The primary difference between User-Based Collaborative Filtering (UBCF) and Item-Based Collaborative Filtering (IBCF) lies in what they compare to generate a recommendation. UBCF works by finding users who have similar historical preferences (ratings, purchases, clicks) to the target user. Once the "neighboring" similar users are identified, the system recommends items that those neighbors liked but the target user hasn't seen yet. This approach can be computationally expensive and unstable because user preferences often change quickly, leading to a large, dynamic similarity matrix. In contrast, IBCF finds items that are frequently rated or consumed together. It builds a matrix of item-to-item similarity. To make a recommendation, the system looks at items the target user has already liked, identifies items similar to those previously liked items, and recommends the most similar and highly-rated ones. IBCF is generally preferred in production systems like Amazon and Netflix because item similarities (e.g., Star Wars is similar to Star Trek) tend to be more stable over time than user preferences, making the similarity matrix smaller and the recommendations faster to compute.
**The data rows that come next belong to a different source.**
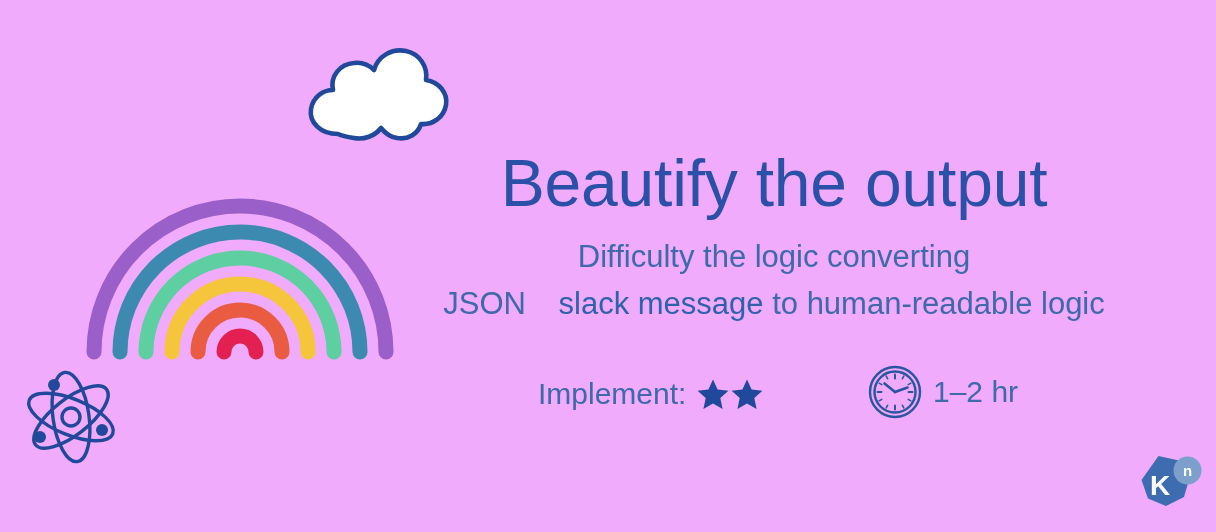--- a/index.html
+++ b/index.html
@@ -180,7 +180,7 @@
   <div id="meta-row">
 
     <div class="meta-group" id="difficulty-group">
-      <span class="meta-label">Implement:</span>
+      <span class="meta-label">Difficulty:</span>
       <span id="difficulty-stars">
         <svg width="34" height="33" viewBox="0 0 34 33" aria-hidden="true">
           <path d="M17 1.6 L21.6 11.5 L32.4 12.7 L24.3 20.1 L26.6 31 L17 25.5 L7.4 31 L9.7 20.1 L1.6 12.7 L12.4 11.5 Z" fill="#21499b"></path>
**2. What is Collaborative Filtering, and How Does It Work?**

Collaborative Filtering (CF) is a fundamental technique in recommendation systems that predicts a user's interest in an item by leveraging the opinions and behaviors of other users. The core idea is that if two users agreed in the past (e.g., they both liked the same movie), they are likely to agree again in the future. Essentially, it uses the "wisdom of the crowd" to find relevant suggestions.


It primarily works through three main steps:

 **1.Data Collection:** It starts with a User-Item Interaction Matrix, where rows are users, columns are items, and the cells contain the user's interaction (e.g., a rating from 1 to 5, or a binary value like 'purchased' or 'watched').

 **2.Similarity Calculation:** The system calculates similarity, either between users (User-Based CF) or between items (Item-Based CF), usually using metrics like Cosine Similarity or Pearson Correlation.

 **3.Prediction/Recommendation:**

  - User-Based: To predict user 'A's rating for a new item, the system takes a weighted average of the ratings given to that item by 'A's most similar neighbors (the "collaborators").

  - Item-Based: To recommend an item to user 'A', the system looks at the items 'A' has already liked, finds the items most similar to those, and recommends the highly-rated similar items 'A' hasn't seen yet.